Der Verein Autonome Österreichische Frauenhäuser (AÖF) ist tief erschüttert über den Mord an einer Frau und ihren zwei kleinen Kindern in Hohenems/Vorarlberg am vergangenen Wochenende. Das Ausmaß der Gewalt gegen Frauen und Kinder ist nach wie vor sehr hoch. In Österreich ist jede 5. Frau ab ihrem 15. Lebensjahr von körperlicher oder sexueller Gewalt betroffen. Jährlich werden schätzungsweise 20-25 Frauen durch ihren eigenen Partner oder Ex-Partner ermordet. Jeder Mord ist einer zu viel.

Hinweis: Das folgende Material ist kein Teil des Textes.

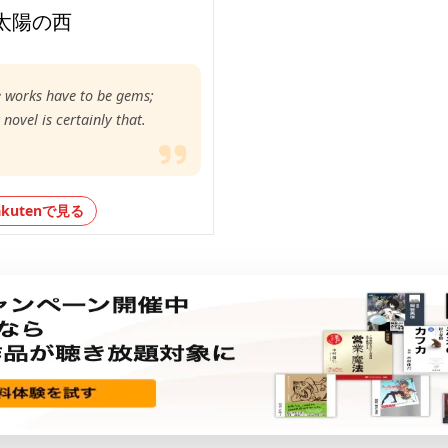
太陽の西
e works have to be gems;
 novel is certainly that.
akutenで見る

Besonders die Phase der Trennung oder eine Wegweisung ist eine Hochrisikozeit für gewaltbetroffene Frauen und Kinder.

„Polizei und Justiz sind daher aufgefordert, die Gefährlichkeit eines Täters besser einzuschätzen um schwere Gewalttaten wie Mordversuche und Morde zu verhindern“ so Maria Rösslhumer, Geschäftsführerin des Vereins AÖF.

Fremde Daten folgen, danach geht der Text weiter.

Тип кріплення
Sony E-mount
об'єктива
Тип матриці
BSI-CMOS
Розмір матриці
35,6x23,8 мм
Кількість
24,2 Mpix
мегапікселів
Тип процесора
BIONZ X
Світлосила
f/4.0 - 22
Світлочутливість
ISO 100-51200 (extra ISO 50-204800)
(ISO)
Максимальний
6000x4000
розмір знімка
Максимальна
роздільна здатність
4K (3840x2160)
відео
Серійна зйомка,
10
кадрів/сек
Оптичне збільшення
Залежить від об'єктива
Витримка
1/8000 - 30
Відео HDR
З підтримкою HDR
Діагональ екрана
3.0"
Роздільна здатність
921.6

Mehr und besserer Gewaltschutz gefordert

Die derzeitigen täterbezogenen Maßnahmen sind bei polizeibekannten und sehr gefährlichen Gewalttätern nicht ausreichend, eine Wegweisung alleine ist nicht genug. Besonders gefährliche Gewalttäter benötigen verpflichtende Auflagen und womöglich eine U-Haft. Dafür gibt auch den Straftatbestand „Fortgesetzte Gewaltausübung“ § 107b.
Der Staat muss mehr in die Sicherheit von Frauen und Kindern investieren. Dazu gehören der österreichweite Ausbau von opferschutzorientierten Täterprogrammen, ein Ausbau der Frauenhausplätze und eine signifikante Erhöhung des Budgets für Gewaltprävention. Darüber hinaus fordern wir verpflichtende Fortbildungen für Staatsbedienstete zu Gewaltschutz.
Alle Forderungen diesbezüglich finden Sie im GREVIO-Schattenbericht: Download PDF

Große Kundgebung am 21. September

Aufgrund der nach wie vor gravierenden Lücken und Defizite im Opferschutz veranstaltet der Verein AÖF zusammen mit dem europäischen Netzwerk WAVE (Women Against Violence Europe) und der Wiener Interventionsstelle gegen Gewalt in der Familie am 21. September 2017 eine große Kundgebung „Hellwach. Die lange Nacht für ein Ende der Gewalt an Frauen.“ vor dem Justizpalast (Schmerlingplatz) in Wien. Ziel ist es, einmal mehr entschieden gegen Gewalt an Frauen und Kindern aufzutreten. Die Politik ist dringend angewiesen zu handeln, um die Situation von hochrisikogefährdeten Frauen und Kindern und deren Schutz vor wiederholter Gewalt zu verbessern.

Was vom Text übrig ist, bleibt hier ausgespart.